Change Concepts

Establishment Fear and Defeatism

The fundamental reason why, unbelievably perhaps to our generation, the very existence of Britain is at stake, is that the political Establishment – which does nt as we know include Mrs Thatcher – have simply given up on Britain.  They are like a lawyer or accountant with an expensive motor car which no longer goes very well – they lift the bonnet, gaze uncomprehendingly at its engine – kick impatiently at its tyres, and then try to hitch a lift to the next international conference in someone else’s vehicle.  After Suez it was the purchase of American weaponry via the Special relationship which was the vehicle.  And since the 1960s we have been pushed into the EEC for fear of losing this American favour.  For in all the gravest errors of policy in the last seventy yers, fear has been the predominant emotion of the British Establishment.  As Burke said:

“No passion so effectively robs the mind of all its power of acting and reasoning as fear.”

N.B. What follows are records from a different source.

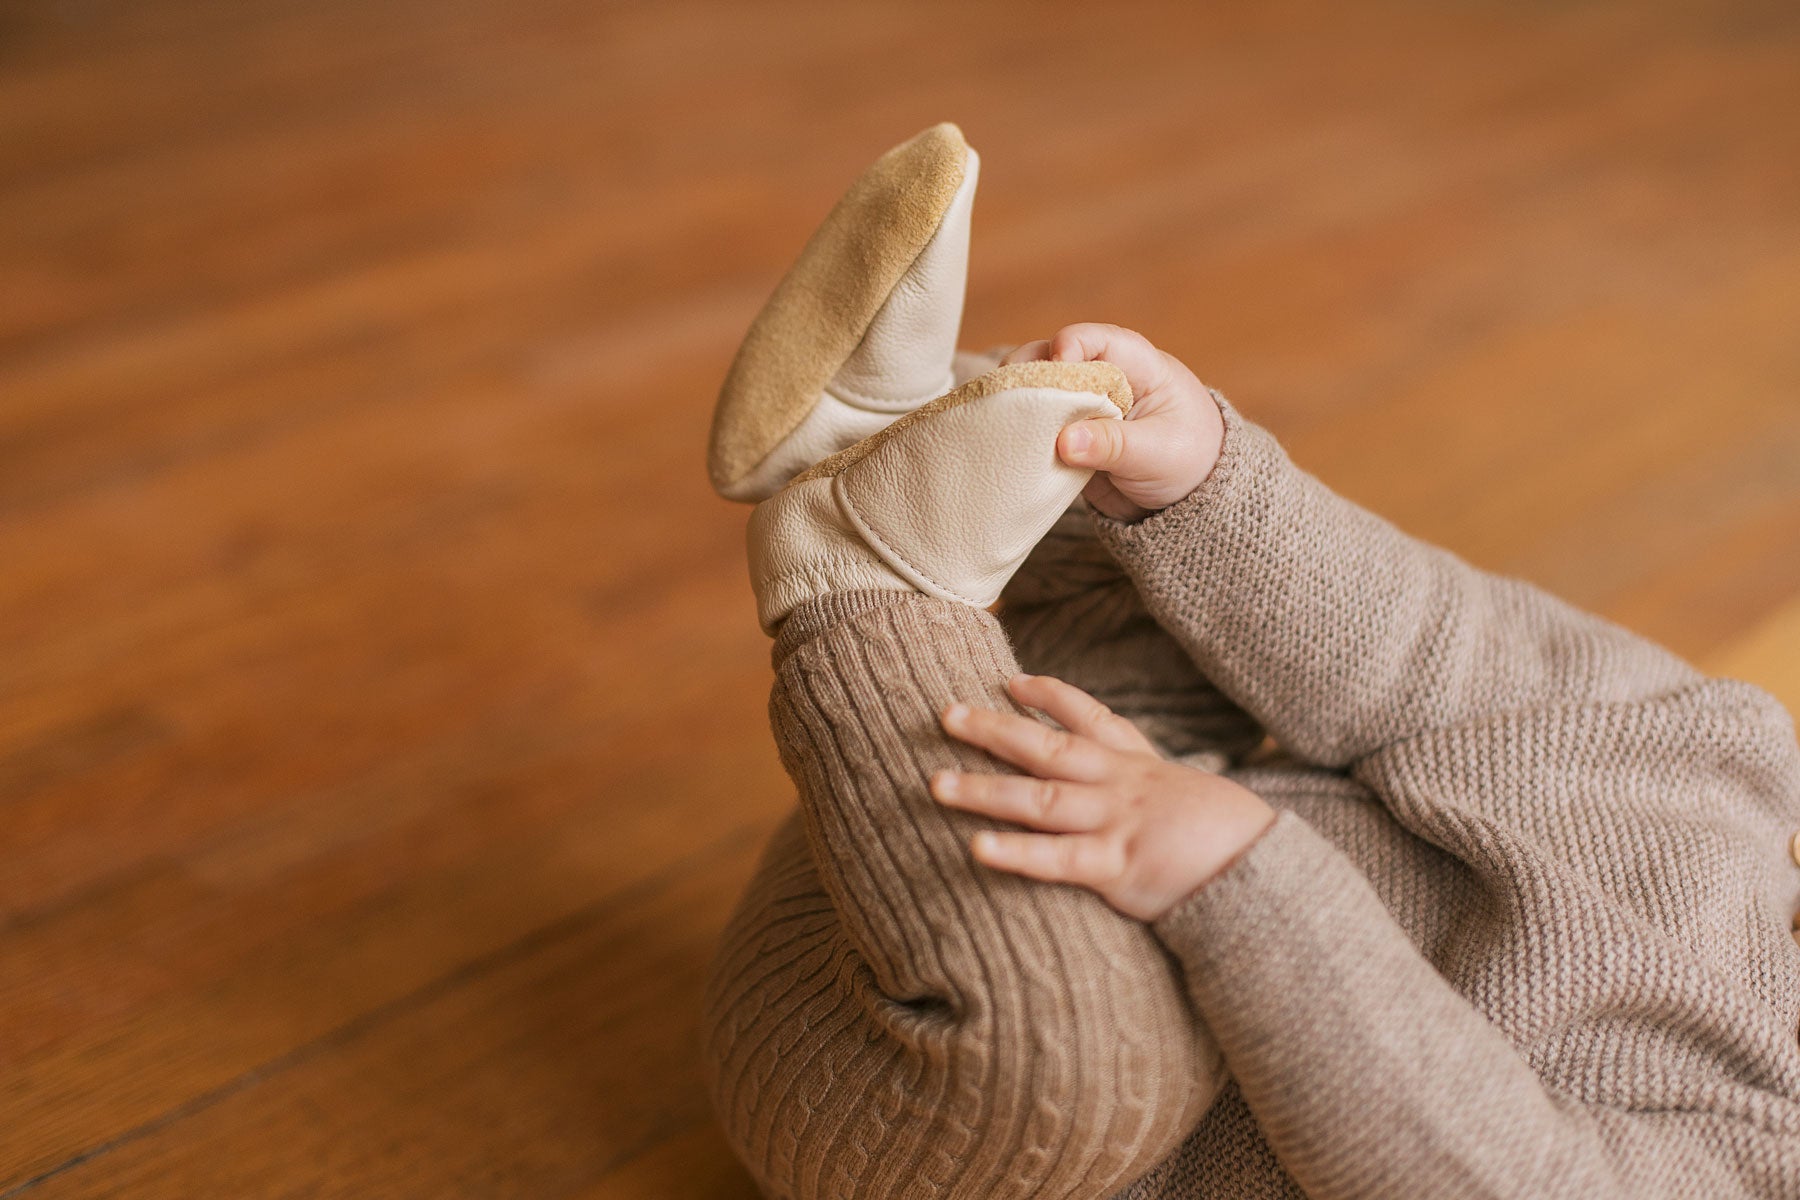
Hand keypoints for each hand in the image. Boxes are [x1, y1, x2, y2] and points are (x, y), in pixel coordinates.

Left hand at [932, 673, 1276, 920]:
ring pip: (1038, 800)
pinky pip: (1058, 859)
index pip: (1091, 720)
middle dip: (993, 730)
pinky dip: (1016, 853)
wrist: (1272, 870)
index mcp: (1142, 768)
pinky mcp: (1118, 867)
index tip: (1012, 681)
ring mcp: (1117, 824)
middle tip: (944, 713)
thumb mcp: (1197, 803)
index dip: (1049, 698)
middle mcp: (1122, 787)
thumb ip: (1161, 799)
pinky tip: (977, 848)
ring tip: (936, 783)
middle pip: (1047, 749)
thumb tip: (1144, 805)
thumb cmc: (1237, 843)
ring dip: (983, 790)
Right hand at [1003, 324, 1223, 520]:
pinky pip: (1035, 427)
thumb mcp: (1158, 453)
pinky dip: (1019, 433)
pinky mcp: (1065, 436)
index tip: (1055, 370)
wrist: (1187, 500)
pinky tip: (1005, 444)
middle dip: (1027, 374)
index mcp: (1136, 365)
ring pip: (1036, 391)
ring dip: (1017, 405)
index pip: (1096, 340)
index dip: (1069, 347)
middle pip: (1051, 357)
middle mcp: (1102, 377)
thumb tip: (1065, 443)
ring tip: (1002, 423)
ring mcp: (1080, 406)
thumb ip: (1113, 445)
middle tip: (1008, 399)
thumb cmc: (1188, 459)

It was fear, fear of being left out, and in particular John Kennedy’s oft repeated view to Harold MacMillan that Washington would view Brussels not London as its chief partner on this side of the Atlantic, which impelled us to try to join the EEC with its agriculture rigged against us and its federal objectives clearly written into the Rome Treaty – as even the Times recognised in 1961 when negotiations first began.

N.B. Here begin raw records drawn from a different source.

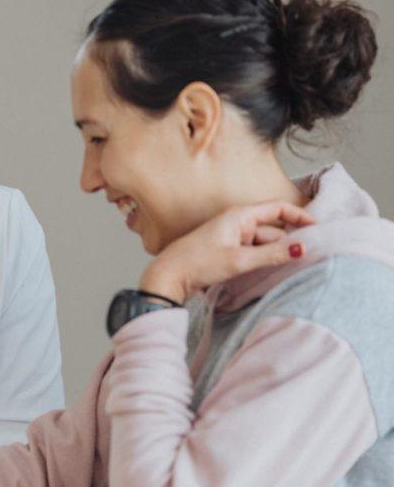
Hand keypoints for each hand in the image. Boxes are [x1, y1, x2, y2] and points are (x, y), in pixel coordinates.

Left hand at [139, 200, 315, 302]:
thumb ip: (271, 254)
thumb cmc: (197, 263)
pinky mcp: (227, 251)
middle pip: (273, 228)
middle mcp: (236, 223)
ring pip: (263, 242)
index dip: (299, 216)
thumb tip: (302, 248)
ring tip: (295, 268)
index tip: (318, 229)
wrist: (168, 278)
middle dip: (290, 240)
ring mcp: (231, 237)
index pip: (277, 208)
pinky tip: (273, 271)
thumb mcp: (239, 260)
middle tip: (313, 256)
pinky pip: (253, 252)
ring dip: (277, 253)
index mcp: (239, 215)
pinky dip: (264, 259)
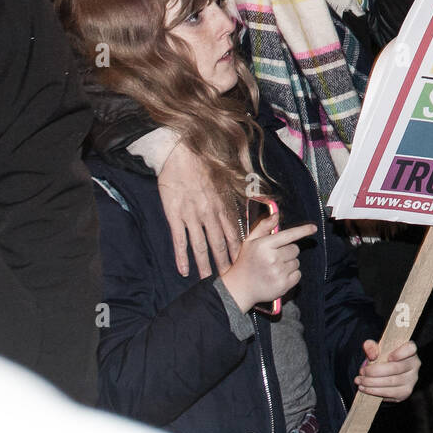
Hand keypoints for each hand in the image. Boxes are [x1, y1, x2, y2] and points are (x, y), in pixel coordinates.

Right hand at [157, 142, 241, 277]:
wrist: (182, 151)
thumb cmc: (204, 161)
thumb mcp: (226, 174)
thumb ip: (239, 191)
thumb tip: (258, 196)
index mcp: (222, 203)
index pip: (234, 233)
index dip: (238, 250)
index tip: (243, 263)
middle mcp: (209, 213)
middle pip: (219, 244)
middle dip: (225, 263)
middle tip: (229, 279)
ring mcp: (192, 215)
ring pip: (200, 246)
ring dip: (205, 265)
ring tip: (208, 281)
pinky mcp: (175, 215)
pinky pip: (179, 240)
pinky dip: (181, 256)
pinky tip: (183, 270)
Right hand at [220, 216, 314, 313]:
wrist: (240, 288)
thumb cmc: (246, 262)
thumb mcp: (250, 241)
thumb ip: (264, 226)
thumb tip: (276, 215)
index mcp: (264, 245)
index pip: (289, 235)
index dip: (303, 230)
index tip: (313, 228)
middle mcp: (272, 259)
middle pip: (295, 249)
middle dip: (288, 251)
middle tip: (275, 256)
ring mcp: (278, 273)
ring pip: (297, 262)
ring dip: (289, 263)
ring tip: (274, 267)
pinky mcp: (283, 286)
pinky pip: (298, 275)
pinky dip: (292, 275)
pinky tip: (279, 275)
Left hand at [355, 339, 419, 401]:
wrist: (386, 373)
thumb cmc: (383, 358)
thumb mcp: (378, 350)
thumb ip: (372, 347)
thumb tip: (368, 347)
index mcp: (410, 350)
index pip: (410, 348)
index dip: (400, 353)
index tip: (388, 357)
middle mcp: (414, 365)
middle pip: (395, 368)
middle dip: (375, 371)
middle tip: (361, 371)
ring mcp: (411, 380)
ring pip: (391, 382)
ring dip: (372, 383)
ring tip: (360, 381)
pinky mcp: (405, 392)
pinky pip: (389, 393)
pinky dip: (375, 391)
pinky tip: (365, 388)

Thus the new Prime Minister in 1979 inherited a timorous Establishment.  When the crisis with Argentina came out of the blue:

“The whole of the City, the senior Civil Service, the Banks, not to mention the membership of Wites, Brooks and the Garrick, were united in mocking the will to fight.  There was barely a member of the Establishment who did not recommend a deal with Argentina just as they invariably used to recommend a deal with the unions”

as a letter to the Sunday Telegraph from Alan Clark MP expressed it.  It is precisely this same Establishment with its soft centre parliamentary allies who are pushing Britain along the road into a United States of Europe, just as they pushed us into Appeasement and refused until it was too late to halt or rather slow down immigration from countries they feared to offend.

But we have in our long history been here before:

“If our leaders are timid, how shall our soldiers regard them?”

spake Archbishop Alcuin of York 1200 years ago as England was ravaged by the Danes as surely as our industry today is ravaged by Continental, chiefly German, competitors.

But the Falklands war in 1982 was in fact a start on the journey back to national self-respect:

“It was worth it, for all the pain, for Britain’s pride”

were the words of one Falklands Widow on Yorkshire TV on 1st April 1987.

The Way Back to Industrial Strength

To continue the journey we must look at the other fact I quoted about our industrial decline – because it is industry which is the battleground for survival – the progress made since 1910.  For, a modern country depends absolutely on the technology and techniques deployed by its citizens – in all the wide range from consumer durables to animal husbandry, from aircraft to man-made fibres.  It is the steady fall in the real price of manufactured goods and agricultural products, which has given the dramatic rise in the standard of living of the last one hundred years.

Two simple exampes will illustrate: for that absolutely central product of the chemical industry – synthetic ammonia – the key step in the fixation of nitrogen and as such the basis of all the colossal increases in agricultural yield – we see in Figure 1 how advances in technology have driven down the critical costs – the real cost of capital per ton per annum by a factor of 100 and the use of energy per ton by a factor of three over the years from 1920 to 1980.